(Extracted data entries)
-*-

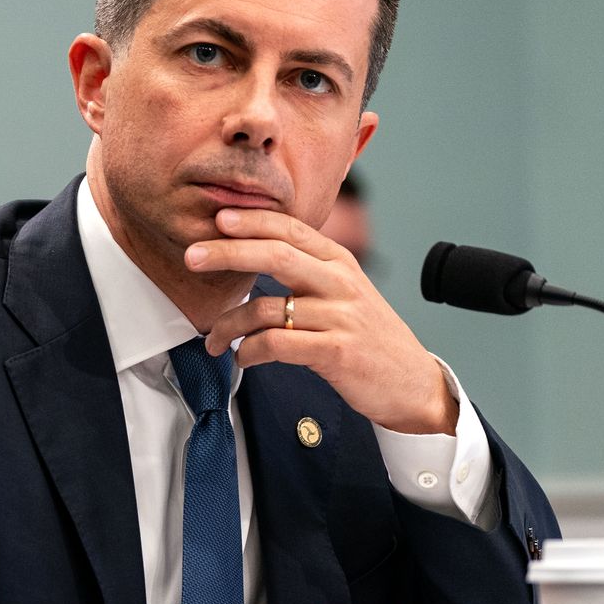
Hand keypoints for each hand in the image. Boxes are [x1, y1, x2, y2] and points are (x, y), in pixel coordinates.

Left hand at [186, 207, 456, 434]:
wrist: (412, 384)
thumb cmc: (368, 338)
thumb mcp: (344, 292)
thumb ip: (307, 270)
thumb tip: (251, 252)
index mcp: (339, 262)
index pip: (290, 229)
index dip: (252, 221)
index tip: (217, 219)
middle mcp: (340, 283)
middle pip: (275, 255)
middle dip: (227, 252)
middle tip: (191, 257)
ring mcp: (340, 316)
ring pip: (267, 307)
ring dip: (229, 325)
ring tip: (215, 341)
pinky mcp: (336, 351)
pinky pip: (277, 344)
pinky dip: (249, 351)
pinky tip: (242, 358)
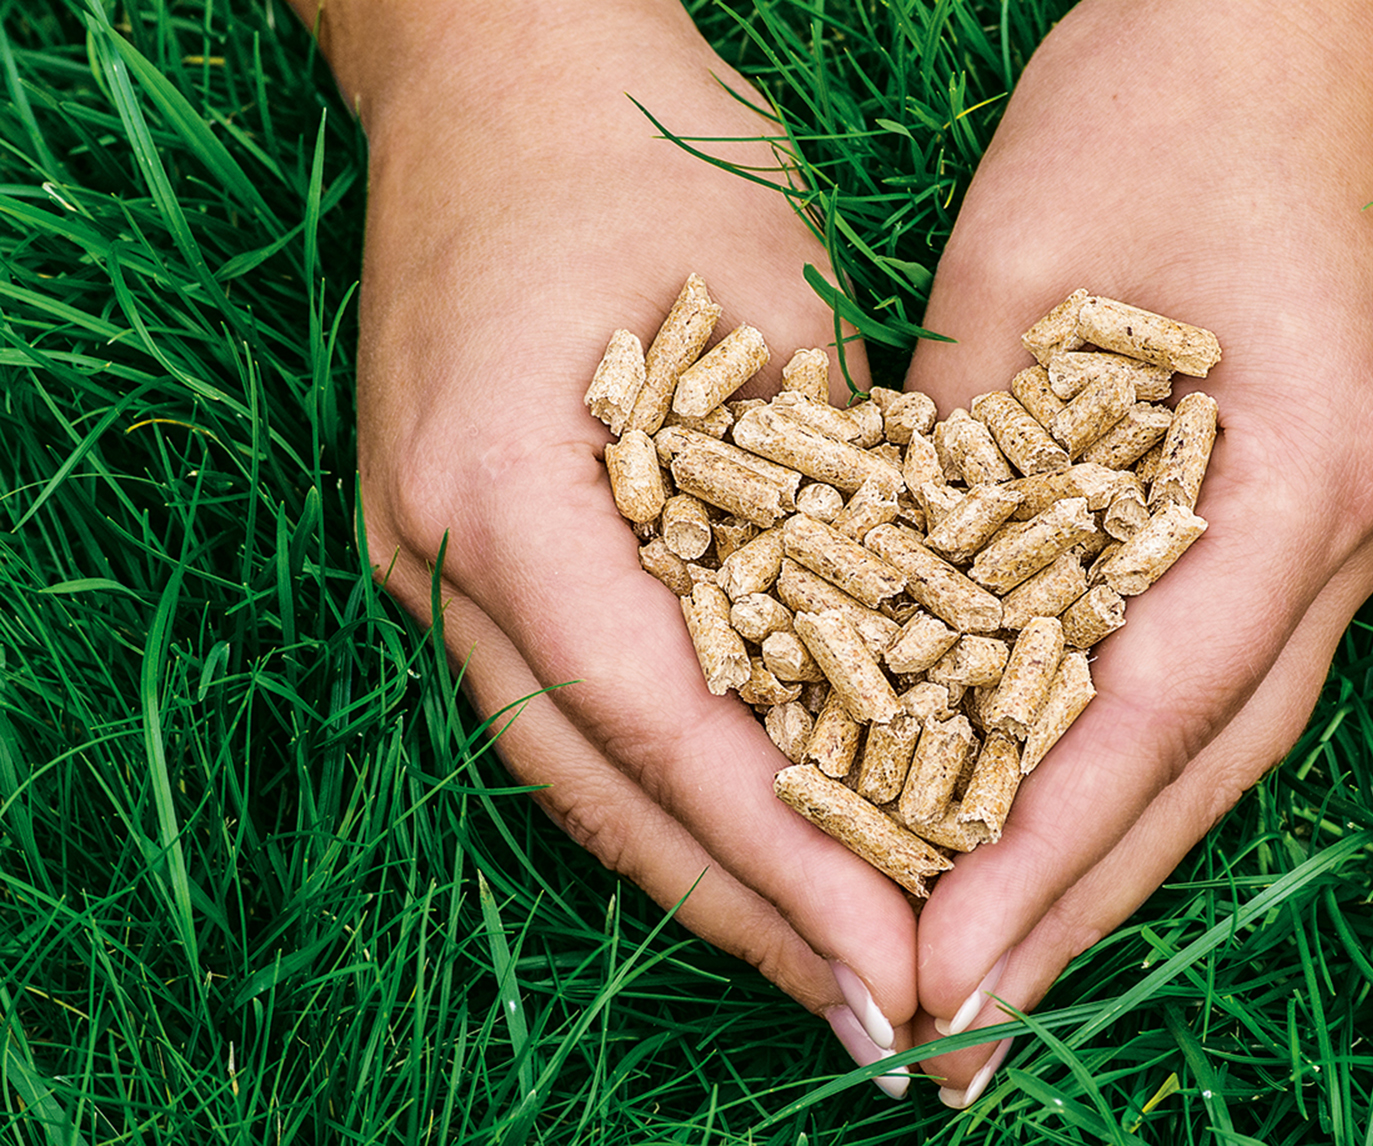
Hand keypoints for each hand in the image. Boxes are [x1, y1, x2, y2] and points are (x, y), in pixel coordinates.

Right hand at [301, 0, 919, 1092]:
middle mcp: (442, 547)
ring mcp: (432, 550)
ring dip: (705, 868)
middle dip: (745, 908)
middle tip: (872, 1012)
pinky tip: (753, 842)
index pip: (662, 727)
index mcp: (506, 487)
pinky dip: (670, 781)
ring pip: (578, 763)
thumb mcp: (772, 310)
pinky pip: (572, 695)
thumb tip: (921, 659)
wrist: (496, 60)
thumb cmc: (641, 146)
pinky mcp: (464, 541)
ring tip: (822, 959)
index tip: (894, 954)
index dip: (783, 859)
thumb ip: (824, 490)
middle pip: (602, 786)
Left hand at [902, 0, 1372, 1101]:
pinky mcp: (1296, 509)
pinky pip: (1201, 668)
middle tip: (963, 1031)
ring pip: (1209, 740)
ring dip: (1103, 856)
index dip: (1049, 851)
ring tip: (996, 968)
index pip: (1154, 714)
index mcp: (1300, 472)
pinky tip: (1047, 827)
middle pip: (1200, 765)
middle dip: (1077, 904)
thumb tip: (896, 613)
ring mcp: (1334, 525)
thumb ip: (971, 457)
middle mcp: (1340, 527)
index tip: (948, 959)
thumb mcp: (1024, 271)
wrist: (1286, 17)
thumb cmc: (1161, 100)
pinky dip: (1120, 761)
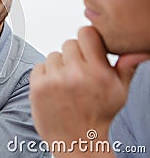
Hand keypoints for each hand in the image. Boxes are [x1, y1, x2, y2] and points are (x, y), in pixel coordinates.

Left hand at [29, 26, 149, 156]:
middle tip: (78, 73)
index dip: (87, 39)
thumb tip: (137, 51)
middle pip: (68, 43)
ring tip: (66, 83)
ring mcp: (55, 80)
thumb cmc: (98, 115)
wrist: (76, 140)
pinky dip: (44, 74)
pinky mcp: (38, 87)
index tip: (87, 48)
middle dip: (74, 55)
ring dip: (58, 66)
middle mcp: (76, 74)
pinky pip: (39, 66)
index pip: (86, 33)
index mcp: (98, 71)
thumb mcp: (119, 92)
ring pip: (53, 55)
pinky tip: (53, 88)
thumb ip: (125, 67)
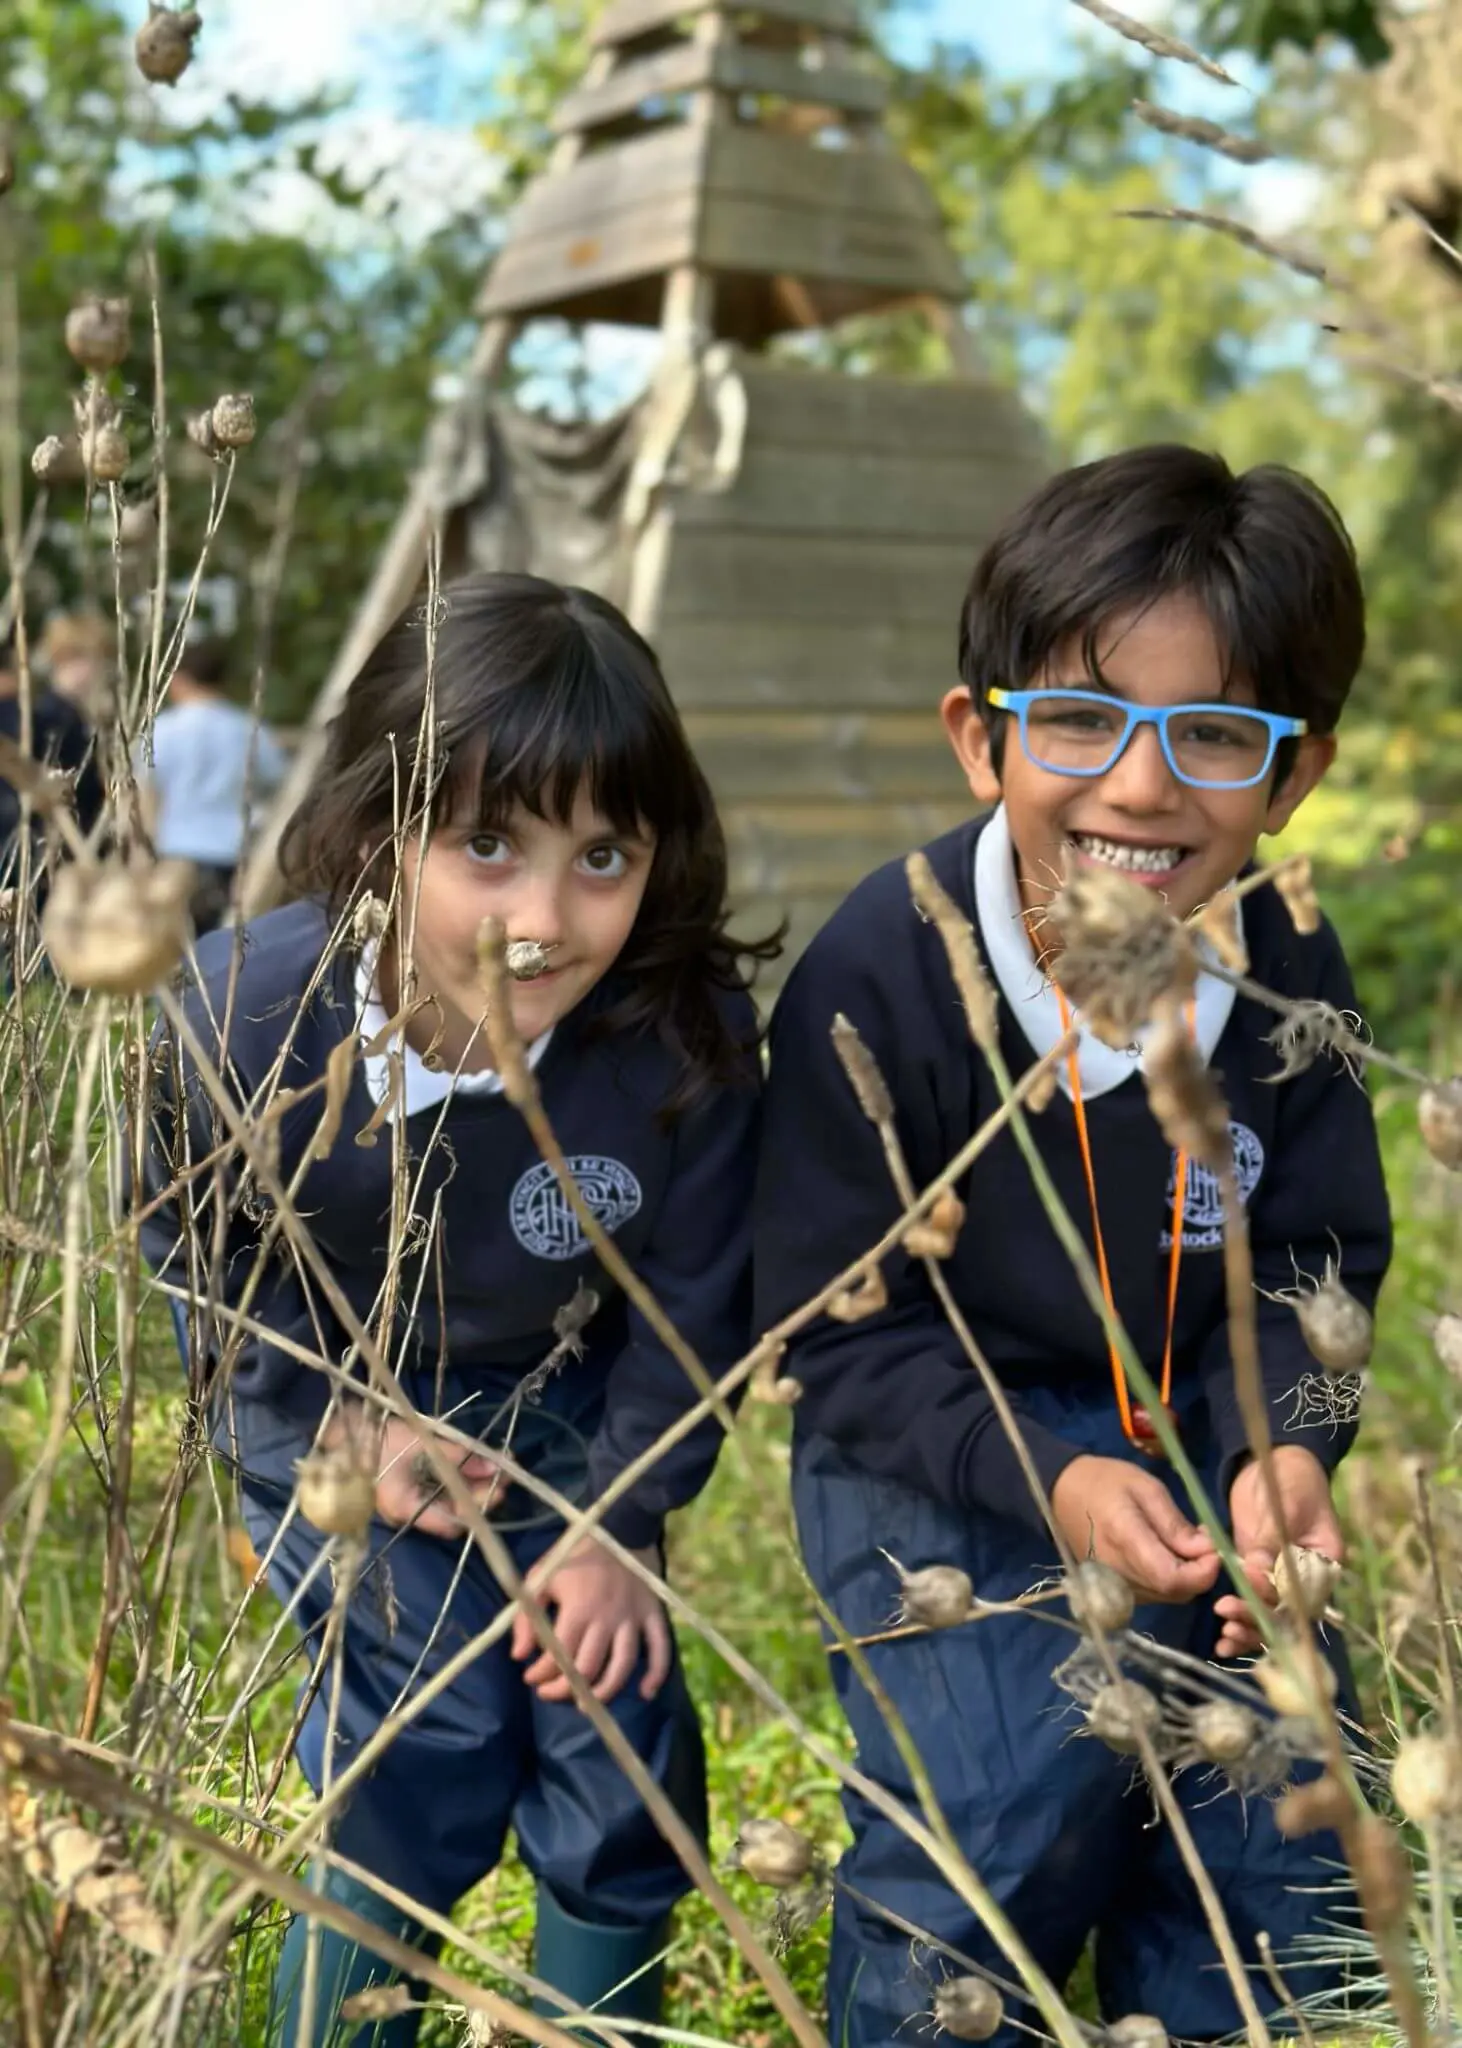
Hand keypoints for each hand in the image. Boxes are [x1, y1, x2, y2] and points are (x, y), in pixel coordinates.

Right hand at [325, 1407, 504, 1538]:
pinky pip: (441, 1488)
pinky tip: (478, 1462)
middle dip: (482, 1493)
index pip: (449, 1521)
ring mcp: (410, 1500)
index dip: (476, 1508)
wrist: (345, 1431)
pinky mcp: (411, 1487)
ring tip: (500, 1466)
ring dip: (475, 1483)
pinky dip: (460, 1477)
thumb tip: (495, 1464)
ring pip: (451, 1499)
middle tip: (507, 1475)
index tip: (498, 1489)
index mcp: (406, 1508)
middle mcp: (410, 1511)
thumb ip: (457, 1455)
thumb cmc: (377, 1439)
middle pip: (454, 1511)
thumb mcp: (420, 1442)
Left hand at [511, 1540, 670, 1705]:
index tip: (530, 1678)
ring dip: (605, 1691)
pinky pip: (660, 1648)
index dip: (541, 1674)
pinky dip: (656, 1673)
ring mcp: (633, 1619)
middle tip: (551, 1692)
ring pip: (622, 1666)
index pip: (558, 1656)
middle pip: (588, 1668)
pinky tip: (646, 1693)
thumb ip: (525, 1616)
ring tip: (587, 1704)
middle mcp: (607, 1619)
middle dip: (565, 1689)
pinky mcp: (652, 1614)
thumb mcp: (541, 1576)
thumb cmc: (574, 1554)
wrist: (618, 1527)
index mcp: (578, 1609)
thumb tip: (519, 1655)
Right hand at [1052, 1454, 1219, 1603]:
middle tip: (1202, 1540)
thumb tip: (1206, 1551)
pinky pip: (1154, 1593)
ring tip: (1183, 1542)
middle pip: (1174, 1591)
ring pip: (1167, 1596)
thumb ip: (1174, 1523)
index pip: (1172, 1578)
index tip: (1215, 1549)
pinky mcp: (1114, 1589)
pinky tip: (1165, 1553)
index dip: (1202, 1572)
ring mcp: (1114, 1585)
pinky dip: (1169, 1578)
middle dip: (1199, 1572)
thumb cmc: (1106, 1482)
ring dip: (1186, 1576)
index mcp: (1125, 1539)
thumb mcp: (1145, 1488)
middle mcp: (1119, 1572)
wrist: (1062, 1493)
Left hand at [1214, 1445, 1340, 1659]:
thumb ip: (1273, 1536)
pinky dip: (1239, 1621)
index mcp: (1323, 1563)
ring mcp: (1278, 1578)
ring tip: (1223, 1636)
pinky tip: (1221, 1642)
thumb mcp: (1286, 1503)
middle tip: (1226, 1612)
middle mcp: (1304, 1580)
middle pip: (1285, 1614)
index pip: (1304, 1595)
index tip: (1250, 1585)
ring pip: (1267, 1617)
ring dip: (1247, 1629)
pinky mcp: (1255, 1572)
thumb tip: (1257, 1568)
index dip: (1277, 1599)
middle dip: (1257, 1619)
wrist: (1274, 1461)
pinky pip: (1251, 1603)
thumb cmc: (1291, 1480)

-*-

> [What is expected]: The data above holds the lines to copy: start at the one with "index tip: (948, 959)", stop at the one with "pinky pip: (39, 66)", include both, copy them exactly without pictures, and copy nothing else.

> [Expected answer]:
index tip: (948, 959)
thumb mcp: (1024, 271)
wrist: (1286, 17)
thumb cmc: (1161, 100)
pinky dip: (1120, 761)
Hand keypoints for each hand in the image. Boxes are [x1, y1, x2, y2] and points are (x, y), in pixel coordinates.

Left hand at [29, 26, 149, 156]:
middle tip: (78, 73)
index dip: (87, 39)
thumb tip: (137, 51)
middle pip: (68, 43)
ring tip: (66, 83)
ring mcp: (55, 80)
thumb cmc: (98, 115)
wrist: (76, 140)
pinky dip: (44, 74)
pinky mcp: (38, 87)
index tip: (87, 48)
middle dip: (74, 55)
ring dip: (58, 66)
middle mcp: (76, 74)
pinky pip: (39, 66)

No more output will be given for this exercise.